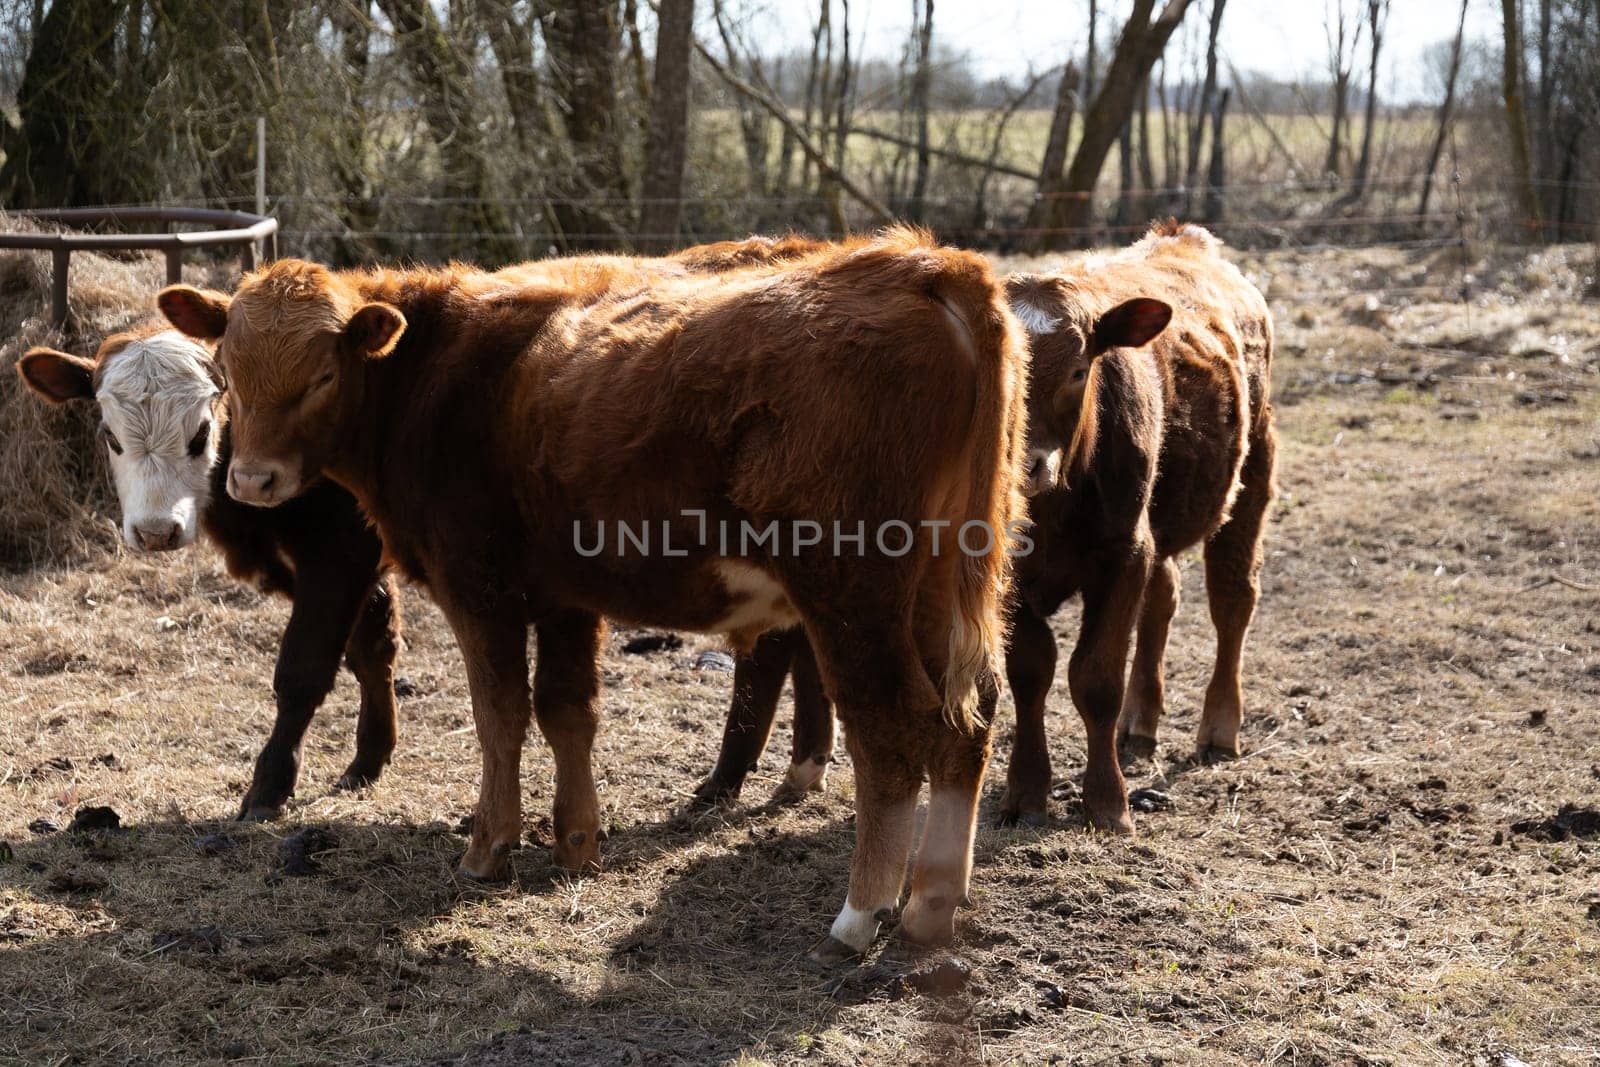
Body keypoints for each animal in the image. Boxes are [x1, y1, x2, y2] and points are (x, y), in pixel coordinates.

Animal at [159, 231, 1024, 959]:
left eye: (322, 374)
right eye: (228, 368)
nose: (252, 479)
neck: (437, 374)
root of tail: (921, 264)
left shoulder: (480, 588)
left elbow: (501, 714)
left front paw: (489, 846)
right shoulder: (565, 596)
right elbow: (567, 710)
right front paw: (576, 841)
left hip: (852, 592)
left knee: (891, 728)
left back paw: (860, 911)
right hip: (938, 588)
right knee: (970, 720)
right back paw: (931, 904)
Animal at [697, 220, 1273, 838]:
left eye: (1078, 370)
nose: (1027, 465)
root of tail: (1184, 239)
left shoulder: (1124, 553)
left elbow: (1096, 678)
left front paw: (1106, 803)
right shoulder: (1005, 577)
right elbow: (1031, 671)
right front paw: (1027, 791)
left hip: (1254, 472)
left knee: (1232, 600)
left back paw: (1220, 728)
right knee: (1164, 599)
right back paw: (1140, 725)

#### Brief
Without changing a word, restate the listing above; the pictures stay out.

#### Solution for this task
Body keypoints for each animal in the image. Boxes are [x1, y1, x2, y2] and points are (x, y), in pixel coordinates.

Animal at [159, 231, 1024, 959]:
left eye: (322, 374)
right eye: (228, 368)
nose: (252, 479)
neck: (437, 374)
root of tail: (921, 264)
left shoulder: (480, 588)
left elbow: (501, 714)
left front paw: (489, 846)
right shoulder: (565, 596)
right elbow: (567, 710)
right front paw: (576, 841)
left hip: (852, 592)
left knee: (891, 728)
left back paw: (860, 911)
right hip: (938, 588)
right knee: (970, 720)
right back paw: (931, 904)
Animal at [697, 220, 1273, 838]:
left eye: (1078, 370)
nose: (1027, 465)
root of tail: (1184, 239)
left shoulder: (1124, 553)
left elbow: (1096, 678)
left front paw: (1106, 803)
right shoulder: (1005, 577)
right elbow: (1031, 671)
right front paw: (1027, 791)
left hip: (1254, 472)
left knee: (1232, 600)
left back paw: (1220, 728)
right knee: (1164, 599)
right back paw: (1140, 725)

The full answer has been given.